What to work on:
• 1. In the article on the Trauma Resiliency Program, when and where does the first training session begin?
• 2. From the article on the Trauma Resiliency Program, reproduce the passage that begins at the words "The first training" and stops after the words "stigma around PTSD.".
• 3. Render this sentence from the article on the Trauma Resiliency Program into French: "The army veteran of 15 years says the program is a step towards removing the stigma around PTSD."

From the streets to the battlefield, the trauma from the job doesn’t always stay at the scene.

“Trauma tends to isolate people makes people want to disappear, disconnect,” says Tim Black, “As people, we don’t survive and do very well when we’re not connected”

The UVic psychology researcher announced the launch of the Trauma Resiliency Program geared towards veterans, military members and first responders. It’s a collaborative project with Wounded Warriors Canada.

“A lot of people who have an operational stress injury like PTSD don’t even know what it is or why it’s causing them the symptoms and the struggles that they’re living with,” explains Scott Maxwell, Executive Director of Wounded Warriors Canada.

Maxwell says the group training will help those who have been exposed to traumatic events, to become more resilient.

“Traumatic injury is real and it’s never gonna to go away,” he says, “This is just the nature of the line of work for these people. So we want to be there in their time of need to help them.”

Brad Cameron with the B.C. Ambulance Service says in the midst of the fentanyl crisis, the program couldn’t come at a better time.

“It impacts not just the individual paramedic or first responders but also the family so it is something that we face and we’re continuing to face every day.”

The first training session is already full and begins this weekend in Sooke. Jason Campbell is among the participants.

“A lot of us with PTSD, we don’t know how to deal with it so some guys you know go to drinking or push away from their family,’ says Campbell, “Or you isolate yourself from the community.”

The army veteran of 15 years says the program is a step towards removing the stigma around PTSD.

“We just got to talk more about it and talk with each other about it and help each other.”

Wounded Warriors Canada hopes with additional funding, they will be able to take the program across the country and come back to Vancouver Island to give training to a new group in need.

Excerpted records:
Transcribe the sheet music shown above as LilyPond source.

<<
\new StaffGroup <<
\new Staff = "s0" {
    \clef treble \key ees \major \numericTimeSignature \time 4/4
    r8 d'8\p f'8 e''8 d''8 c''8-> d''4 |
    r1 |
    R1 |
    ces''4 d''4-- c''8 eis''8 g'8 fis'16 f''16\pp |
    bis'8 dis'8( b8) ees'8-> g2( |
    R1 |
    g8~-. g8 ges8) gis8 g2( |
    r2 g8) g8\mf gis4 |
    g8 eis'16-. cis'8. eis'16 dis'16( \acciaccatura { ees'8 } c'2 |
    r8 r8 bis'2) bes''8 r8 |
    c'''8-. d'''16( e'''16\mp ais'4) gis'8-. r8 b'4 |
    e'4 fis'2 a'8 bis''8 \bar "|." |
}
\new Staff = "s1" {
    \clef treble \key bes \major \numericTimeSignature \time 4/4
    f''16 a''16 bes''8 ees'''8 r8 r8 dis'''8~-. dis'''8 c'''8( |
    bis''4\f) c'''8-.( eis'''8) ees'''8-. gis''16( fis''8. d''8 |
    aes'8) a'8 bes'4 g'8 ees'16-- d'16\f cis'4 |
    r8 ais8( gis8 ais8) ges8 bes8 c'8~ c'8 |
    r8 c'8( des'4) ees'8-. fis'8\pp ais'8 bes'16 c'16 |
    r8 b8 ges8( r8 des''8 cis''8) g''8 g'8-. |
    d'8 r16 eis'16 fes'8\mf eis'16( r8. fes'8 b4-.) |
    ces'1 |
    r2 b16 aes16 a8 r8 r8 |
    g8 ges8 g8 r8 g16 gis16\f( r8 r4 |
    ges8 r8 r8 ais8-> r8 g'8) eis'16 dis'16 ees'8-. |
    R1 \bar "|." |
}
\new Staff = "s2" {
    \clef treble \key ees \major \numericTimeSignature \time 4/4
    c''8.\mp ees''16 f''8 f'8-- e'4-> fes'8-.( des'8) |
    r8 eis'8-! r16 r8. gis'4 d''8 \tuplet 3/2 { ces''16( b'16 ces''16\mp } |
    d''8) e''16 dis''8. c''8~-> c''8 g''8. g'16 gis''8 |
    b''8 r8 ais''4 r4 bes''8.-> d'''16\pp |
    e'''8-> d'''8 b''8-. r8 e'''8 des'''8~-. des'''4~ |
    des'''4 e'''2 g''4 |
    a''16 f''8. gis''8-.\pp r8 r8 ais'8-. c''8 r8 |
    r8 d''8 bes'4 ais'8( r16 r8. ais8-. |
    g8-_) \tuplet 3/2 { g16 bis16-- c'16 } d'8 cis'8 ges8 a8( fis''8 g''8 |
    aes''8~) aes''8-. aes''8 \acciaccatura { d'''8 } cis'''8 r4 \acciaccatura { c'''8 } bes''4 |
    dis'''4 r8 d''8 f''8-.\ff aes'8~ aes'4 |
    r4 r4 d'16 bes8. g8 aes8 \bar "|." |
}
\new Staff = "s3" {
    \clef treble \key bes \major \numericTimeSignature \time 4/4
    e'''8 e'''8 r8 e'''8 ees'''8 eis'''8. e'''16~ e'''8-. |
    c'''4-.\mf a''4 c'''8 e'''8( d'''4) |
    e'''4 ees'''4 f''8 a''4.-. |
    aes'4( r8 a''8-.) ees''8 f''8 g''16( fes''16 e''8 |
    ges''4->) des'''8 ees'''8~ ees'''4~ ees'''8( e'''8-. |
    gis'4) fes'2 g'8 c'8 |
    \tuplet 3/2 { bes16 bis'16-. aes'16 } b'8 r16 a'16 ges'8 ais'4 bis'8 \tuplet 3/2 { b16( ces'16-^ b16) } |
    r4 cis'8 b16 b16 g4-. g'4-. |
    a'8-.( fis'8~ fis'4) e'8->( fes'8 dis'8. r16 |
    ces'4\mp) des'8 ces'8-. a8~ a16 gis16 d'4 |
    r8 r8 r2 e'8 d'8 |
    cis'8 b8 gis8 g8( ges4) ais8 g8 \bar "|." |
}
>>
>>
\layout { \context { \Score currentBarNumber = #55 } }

Expected results:
• 1. The first training session begins this weekend in Sooke.

• 2.
The first training session is already full and begins this weekend in Sooke. Jason Campbell is among the participants.

“A lot of us with PTSD, we don’t know how to deal with it so some guys you know go to drinking or push away from their family,’ says Campbell, “Or you isolate yourself from the community.”

The army veteran of 15 years says the program is a step towards removing the stigma around PTSD.

• 3. Le vétéran de l'armée, qui compte 15 ans de service, affirme que le programme constitue un pas vers l'élimination de la stigmatisation entourant le TSPT.